START Excerpt provided

Edelman Writes to Those Who Lit the Way

Title:

Lanterns: A Memoir of Mentors

Author:

Marion Wright Edelman

Publisher:

Beacon Press

ISBN:

0807072141

Pages:

176

Synopsis:

In Lanterns: A Memoir of Mentors, Children's Defense Fund president Marian Wright Edelman pays tribute to those who guided her journey to ensure that no children in America are left behind.

Review:

"Some of the best lessons I have learned did not come from Harvard or Yale or Princeton or Ph.D. trained mouths. They came from poor women and men educated in the school of life."—Marion Wright Edelman

Mrs. Theresa "Tee" Kelly, Mrs. Lucy McQueen and Miss Kate Winston—none of them famous—all of them community members who became influential in the life of founder and president of the Children's Defense Fund, Marian Wright Edelman. In Lanterns: A Memoir of Mentors (Beacon, 1999), Edelman chronicles her rise as a child advocate and civil rights leader while paying homage to the individuals, both well-known and unknown, who lit the way for her and for others.

The book, Edelman's fifth, comes at a time when the nation is basking in the glow of a strong economy. Instead of just "hanging in there," many Americans have the luxury and the desire to look past their own backyards. A recent study shows that 70 percent of American households give charitably, and over half of Americans volunteer. Clearly, there is more on the average American's mind than the bull market, and rather than just reaching into our wallets, we are reaching out.

END Excerpt provided
START Extracted entries

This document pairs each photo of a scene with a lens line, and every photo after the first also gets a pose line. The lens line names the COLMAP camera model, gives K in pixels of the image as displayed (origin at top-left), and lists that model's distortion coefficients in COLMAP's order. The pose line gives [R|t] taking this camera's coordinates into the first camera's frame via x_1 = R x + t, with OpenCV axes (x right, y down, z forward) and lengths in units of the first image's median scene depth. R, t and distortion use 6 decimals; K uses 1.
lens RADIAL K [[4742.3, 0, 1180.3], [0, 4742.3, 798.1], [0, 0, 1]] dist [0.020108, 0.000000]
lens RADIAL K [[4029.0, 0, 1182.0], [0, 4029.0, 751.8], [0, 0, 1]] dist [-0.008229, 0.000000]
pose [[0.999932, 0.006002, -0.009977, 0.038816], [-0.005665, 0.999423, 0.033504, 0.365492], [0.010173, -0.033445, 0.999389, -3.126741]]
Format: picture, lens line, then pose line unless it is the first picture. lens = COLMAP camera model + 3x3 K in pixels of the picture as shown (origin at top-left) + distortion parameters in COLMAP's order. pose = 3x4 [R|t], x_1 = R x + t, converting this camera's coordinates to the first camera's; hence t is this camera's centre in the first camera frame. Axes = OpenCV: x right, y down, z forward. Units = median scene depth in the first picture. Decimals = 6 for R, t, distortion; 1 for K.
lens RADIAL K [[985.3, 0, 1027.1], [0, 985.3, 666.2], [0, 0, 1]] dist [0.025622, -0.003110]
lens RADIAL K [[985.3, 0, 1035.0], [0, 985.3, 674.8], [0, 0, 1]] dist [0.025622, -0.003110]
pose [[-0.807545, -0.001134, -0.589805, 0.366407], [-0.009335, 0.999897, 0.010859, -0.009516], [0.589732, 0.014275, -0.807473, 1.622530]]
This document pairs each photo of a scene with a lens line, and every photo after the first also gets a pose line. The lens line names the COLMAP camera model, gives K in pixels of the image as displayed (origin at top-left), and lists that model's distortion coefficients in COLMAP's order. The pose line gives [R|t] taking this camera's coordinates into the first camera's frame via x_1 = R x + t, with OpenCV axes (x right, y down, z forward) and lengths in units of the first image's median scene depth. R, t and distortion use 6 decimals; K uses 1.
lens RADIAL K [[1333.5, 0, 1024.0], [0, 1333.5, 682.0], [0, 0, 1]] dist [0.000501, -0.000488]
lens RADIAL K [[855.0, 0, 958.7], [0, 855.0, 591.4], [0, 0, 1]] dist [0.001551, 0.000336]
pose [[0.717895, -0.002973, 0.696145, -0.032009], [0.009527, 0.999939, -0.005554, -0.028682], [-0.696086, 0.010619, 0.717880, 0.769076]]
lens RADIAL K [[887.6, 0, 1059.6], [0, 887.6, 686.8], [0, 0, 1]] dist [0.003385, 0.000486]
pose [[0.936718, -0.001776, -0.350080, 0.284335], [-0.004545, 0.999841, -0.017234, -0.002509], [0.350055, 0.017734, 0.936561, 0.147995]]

END Extracted entries

Reproduce the passage of the review between "In Lanterns: A Memoir of Mentors, Children's" and "are left behind.", inclusive, replacing "tribute" with "homage".

Response area:
In Lanterns: A Memoir of Mentors, Children's Defense Fund president Marian Wright Edelman pays homage to those who guided her journey to ensure that no children in America are left behind.